Bouhadana has trained under Japanese sushi masters both in Japan, where he lived for three years, and at the L.A.-based Sushi Chef Institute. He became the head chef of a restaurant at 19, nabbed a chef gig at Morimoto at 23, opened the Sushi Dojo restaurant at 26 and landed a spot in Zagat’s 30 under 30 at 28.
Now, just after making headlines for opening an omakase-style shop named Sushi by Bou this spring, the 31-year-old chef is facing heat from his fans for reportedly mocking Japanese accents while talking to his customers.
Eater reported Friday that tipsters and the websites’ staffers have heard him in the act.
During service, he casually moves from speaking Japanese, to speaking English with a fake Japanese intonation, to speaking English in his natural American accent. For instance, he might present a fish in English, say “oishi, oishi” (Japanese for delicious), and then follow it up with “dericious, dericious” in his version of a Japanese accent.
Bouhadana, who learned to speak Japanese while interning in Japan, admitted to the site that he did use the accent as “little fun jokes.”
“Maybe in my mind I think I’m Japanese,” Bouhadana, a French-Moroccan-American born to immigrant parents, told Eater. He also described himself as an ambassador of Japanese culture in the U.S., a role he took on while hosting videos, including an entire Eater video series, on Japanese cuisine.

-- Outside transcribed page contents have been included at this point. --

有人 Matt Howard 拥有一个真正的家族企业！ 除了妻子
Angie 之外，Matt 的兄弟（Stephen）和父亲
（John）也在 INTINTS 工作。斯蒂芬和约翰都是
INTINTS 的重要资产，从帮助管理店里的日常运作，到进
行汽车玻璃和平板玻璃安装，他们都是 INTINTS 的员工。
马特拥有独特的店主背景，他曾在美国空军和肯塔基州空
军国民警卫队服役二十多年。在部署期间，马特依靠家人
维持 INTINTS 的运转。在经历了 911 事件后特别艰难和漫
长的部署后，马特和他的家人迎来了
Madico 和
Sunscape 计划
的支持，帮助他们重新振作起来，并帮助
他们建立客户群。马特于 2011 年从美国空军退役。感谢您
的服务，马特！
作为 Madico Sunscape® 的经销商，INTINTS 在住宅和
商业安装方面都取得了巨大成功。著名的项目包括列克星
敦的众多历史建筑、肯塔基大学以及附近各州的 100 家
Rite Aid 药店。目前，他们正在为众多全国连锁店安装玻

“You’re probably wondering why a white guy is teaching you how to use chopsticks, but this white guy has lived in Japan and his inside is Japanese,” Bouhadana once said of his appreciation for Japanese culture in a Zagat video on how to use chopsticks.
He did not respond to HuffPost’s request for comment on Eater’s article on Friday.

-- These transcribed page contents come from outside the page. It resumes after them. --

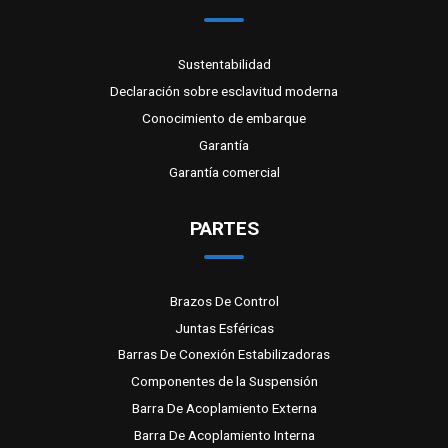
Sustentabilidad
Declaración sobre esclavitud moderna
Conocimiento de embarque
Garantía
Garantía comercial
PARTES
Brazos De Control
Juntas Esféricas
Barras De Conexión Estabilizadoras
Componentes de la Suspensión
Barra De Acoplamiento Externa
Barra De Acoplamiento Interna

Bouhadana didn’t become a famous sushi chef overnight.
After training in American restaurants at a young age, he dedicated three years to studying sushi under real masters of the craft in Japan. Old YouTube videos show Bouhadana speaking the language, pickling barrels of vegetables with an elder Japanese woman and cutting tuna with his master chef.
He took the time to immerse himself in the culinary community and has a clear appreciation for the art of sushi, but his accomplishments and appreciation don’t excuse him from being offensive.
It doesn’t give him a pass to insult Japanese people with a mocking accent or freely use “I am Japanese” statements.
As a celebrated chef in New York, Bouhadana has a responsibility to present Japanese culture to other Americans in a respectful way. He has a responsibility to present Japanese people in a respectful way. Mocking their accents is the opposite of that.
Bouhadana has more appreciation for Japanese cuisine and culture than the layperson, so why do his jokes, however allegedly innocent, matter?
Asian accents in America have always been a laughing matter, unlike the romanticized British and Italian accents, as Taiwanese-American comedian Jenny Yang pointed out to Celeste Yim, a Canadian-Korean journalist for Vice.
The apparent comedy of the accent, whether it’s Japanese, Korean or Filipino, is proof that many Western cultures still find Asian people and culture inferior, Yim wrote. And when one’s accent is singled out as a joke, it diminishes and shames the speaker. It reminds the speaker that they are not yet accepted in this country. It reminds them that they’re different and that their differences make them a joke.
“Like bringing a smelly lunch to school, our accents are one of the many signifiers of our decided hodge-podge Asianness that are paradoxical,” Yim wrote. “The Asian Americans I spoke to seem to agree, albeit for different reasons, that Asian accents lump us all into one category, they mock us, and they simplify us.”
When Bouhadana mocks the very same people who taught him his craft, especially in front of his customers, he gives people the impression that it’s OK to insult Japanese people. It’s a signal to his customers that being Asian is still a joke, even if you do appreciate the food.